Les phénomènes de ce type sont habituellement envisagés sous l’angle de leur poids socioéconomique à l’échelle d’un territoire donné. Ils sont plus rarement mesurés à hauteur de leur influence sur les écosystèmes. Or, c’est précisément ce qui fonde l’OHM « Pays de Bitche » (OHM PdB) que de viser à l’articulation de ces deux dimensions généralement disjointes en considérant le Pays de Bitche comme un socio-écosystème dont les dynamiques nécessitent d’être étudiée de manière approfondie.
Le territoire
Situé au Nord-est du département de la Moselle, le Pays de Bitche est un espace rural enclavé et frontalier bordé au Nord par la frontière allemande (Rhénanie-Palatinat) et au Sud par le département du Bas-Rhin.
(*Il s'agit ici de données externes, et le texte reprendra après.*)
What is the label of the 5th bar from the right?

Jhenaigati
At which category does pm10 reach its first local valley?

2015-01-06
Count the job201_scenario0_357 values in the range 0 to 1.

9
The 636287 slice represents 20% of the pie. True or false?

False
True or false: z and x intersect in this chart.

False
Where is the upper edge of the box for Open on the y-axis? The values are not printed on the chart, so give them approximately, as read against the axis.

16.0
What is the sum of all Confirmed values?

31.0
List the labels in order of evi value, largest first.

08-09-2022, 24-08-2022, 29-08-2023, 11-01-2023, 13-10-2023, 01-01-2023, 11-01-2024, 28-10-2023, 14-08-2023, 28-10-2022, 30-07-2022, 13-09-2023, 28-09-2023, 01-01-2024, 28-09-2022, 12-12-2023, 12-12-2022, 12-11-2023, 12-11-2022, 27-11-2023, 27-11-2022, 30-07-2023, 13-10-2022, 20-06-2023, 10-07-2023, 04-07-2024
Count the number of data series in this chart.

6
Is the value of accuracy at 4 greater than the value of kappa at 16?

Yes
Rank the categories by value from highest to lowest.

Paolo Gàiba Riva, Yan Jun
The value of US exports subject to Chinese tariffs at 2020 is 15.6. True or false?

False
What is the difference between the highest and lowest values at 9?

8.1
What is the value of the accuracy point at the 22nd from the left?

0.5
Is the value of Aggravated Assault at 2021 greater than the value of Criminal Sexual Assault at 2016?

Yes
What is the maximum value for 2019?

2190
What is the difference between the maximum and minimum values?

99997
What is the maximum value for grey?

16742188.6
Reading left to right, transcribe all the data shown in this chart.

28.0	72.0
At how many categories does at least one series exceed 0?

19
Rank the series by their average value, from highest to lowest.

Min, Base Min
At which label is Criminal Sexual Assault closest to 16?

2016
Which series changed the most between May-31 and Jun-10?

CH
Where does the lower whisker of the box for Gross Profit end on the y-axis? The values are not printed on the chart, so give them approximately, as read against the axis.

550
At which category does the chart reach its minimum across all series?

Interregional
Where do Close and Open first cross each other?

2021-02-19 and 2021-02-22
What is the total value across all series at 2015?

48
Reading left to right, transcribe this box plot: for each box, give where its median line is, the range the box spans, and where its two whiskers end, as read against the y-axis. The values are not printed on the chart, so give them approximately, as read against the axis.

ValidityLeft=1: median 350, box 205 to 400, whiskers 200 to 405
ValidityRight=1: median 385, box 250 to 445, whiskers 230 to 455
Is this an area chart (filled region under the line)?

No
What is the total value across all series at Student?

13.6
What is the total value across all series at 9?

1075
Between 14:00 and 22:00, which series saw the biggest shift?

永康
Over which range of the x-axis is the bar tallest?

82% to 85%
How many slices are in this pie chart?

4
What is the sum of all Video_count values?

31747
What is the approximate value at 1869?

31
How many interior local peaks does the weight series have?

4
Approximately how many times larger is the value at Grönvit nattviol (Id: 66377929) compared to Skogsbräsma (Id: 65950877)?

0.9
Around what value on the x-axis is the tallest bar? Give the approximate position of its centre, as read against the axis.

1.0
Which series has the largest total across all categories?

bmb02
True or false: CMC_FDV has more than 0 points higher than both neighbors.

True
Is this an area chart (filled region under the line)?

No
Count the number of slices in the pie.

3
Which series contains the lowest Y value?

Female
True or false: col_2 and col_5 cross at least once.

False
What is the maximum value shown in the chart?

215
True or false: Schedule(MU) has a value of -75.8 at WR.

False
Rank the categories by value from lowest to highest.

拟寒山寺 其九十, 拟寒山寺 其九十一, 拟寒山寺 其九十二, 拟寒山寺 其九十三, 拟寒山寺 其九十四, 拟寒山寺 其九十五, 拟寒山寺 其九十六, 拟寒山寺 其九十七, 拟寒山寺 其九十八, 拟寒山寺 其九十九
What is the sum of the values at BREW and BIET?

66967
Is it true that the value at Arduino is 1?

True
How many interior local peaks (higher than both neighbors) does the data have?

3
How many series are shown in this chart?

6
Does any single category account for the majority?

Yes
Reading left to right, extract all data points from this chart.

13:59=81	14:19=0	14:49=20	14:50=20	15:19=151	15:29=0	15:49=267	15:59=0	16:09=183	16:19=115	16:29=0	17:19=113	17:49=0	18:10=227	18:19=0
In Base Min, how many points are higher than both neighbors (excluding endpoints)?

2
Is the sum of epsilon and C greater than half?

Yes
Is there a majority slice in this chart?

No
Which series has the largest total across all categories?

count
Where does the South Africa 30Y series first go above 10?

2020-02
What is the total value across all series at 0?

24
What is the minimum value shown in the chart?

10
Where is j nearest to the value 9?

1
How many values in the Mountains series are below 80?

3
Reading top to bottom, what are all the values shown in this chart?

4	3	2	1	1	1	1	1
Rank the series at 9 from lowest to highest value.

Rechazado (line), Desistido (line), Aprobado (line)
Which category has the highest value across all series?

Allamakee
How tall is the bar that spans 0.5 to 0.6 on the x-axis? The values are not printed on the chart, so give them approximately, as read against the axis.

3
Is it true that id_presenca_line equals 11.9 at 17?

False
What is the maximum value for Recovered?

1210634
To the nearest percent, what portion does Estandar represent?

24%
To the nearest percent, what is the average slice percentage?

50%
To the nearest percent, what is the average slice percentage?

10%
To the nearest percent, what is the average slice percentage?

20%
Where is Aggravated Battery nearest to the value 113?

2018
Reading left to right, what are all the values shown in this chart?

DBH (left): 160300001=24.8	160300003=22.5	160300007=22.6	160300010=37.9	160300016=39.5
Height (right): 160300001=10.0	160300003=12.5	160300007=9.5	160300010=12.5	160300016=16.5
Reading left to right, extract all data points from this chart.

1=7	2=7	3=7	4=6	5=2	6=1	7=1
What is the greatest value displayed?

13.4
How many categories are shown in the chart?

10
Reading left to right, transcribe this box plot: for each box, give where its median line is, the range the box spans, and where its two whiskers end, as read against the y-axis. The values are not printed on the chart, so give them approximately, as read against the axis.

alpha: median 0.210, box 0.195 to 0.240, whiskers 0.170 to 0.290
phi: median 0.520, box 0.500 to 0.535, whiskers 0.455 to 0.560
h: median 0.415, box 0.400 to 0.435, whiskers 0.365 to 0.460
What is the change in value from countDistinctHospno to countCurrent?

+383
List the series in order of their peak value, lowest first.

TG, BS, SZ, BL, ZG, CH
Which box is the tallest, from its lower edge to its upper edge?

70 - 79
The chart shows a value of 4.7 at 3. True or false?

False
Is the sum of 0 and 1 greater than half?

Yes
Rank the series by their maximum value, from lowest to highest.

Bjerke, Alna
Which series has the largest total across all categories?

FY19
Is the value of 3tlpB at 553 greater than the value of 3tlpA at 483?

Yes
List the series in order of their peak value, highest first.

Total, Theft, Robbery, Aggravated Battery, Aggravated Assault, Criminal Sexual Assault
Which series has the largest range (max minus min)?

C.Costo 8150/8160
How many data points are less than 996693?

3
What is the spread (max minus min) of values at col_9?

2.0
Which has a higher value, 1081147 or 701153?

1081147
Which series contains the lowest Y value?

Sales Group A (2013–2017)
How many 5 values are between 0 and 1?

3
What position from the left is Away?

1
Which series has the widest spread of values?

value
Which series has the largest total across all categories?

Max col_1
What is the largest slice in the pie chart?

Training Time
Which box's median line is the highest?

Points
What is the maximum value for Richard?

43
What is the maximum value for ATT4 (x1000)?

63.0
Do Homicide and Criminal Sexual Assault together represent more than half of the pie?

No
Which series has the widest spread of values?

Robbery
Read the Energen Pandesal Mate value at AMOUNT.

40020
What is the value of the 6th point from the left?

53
Le territoire compte un peu moins de 35 000 habitants pour 46 communes réparties au sein du canton de Bitche appartenant à l’arrondissement de Sarreguemines. D’une surface de 615 km2, le Pays de Bitche se compose d’une partie occidentale caractérisée par un plateau découvert, tandis que la partie orientale est essentiellement boisée. En outre, il se situe sur la ligne de partage des eaux entre le Rhin et la Moselle. Historiquement, le territoire est polarisé par une ville moyenne (Bitche) à forte tradition militaire depuis la seconde moitié du XVe siècle. Ses habitants y pratiquent le francique rhénan, communément appelé platt. Cette spécificité linguistique conduit les habitants à nommer leur territoire « Bitcherland » et à se qualifier eux-mêmes de « Bitcherläner » pour se distinguer des « Saagueminer » (habitants de Sarreguemines) et des « Elsässer » (Alsaciens). Par ailleurs, le Pays de Bitche peut aussi être considéré comme une entité administrative et touristique puisqu’elle dispose d’une communauté de communes, d’un office du tourisme et d’une carte IGN à son nom. Les définitions du Pays de Bitche sont donc multiples. Elles invitent à accorder de la souplesse au territoire en ce qu’elles permettent de faire varier les échelles d’observation de sorte à être pertinentes pour les phénomènes observés. Il s’agit donc moins de fixer les frontières du Pays de Bitche que de considérer le Pays de Bitche comme un socio-écosystème combinant humain et non humain dans des échelles d’action et d’interactions multiples.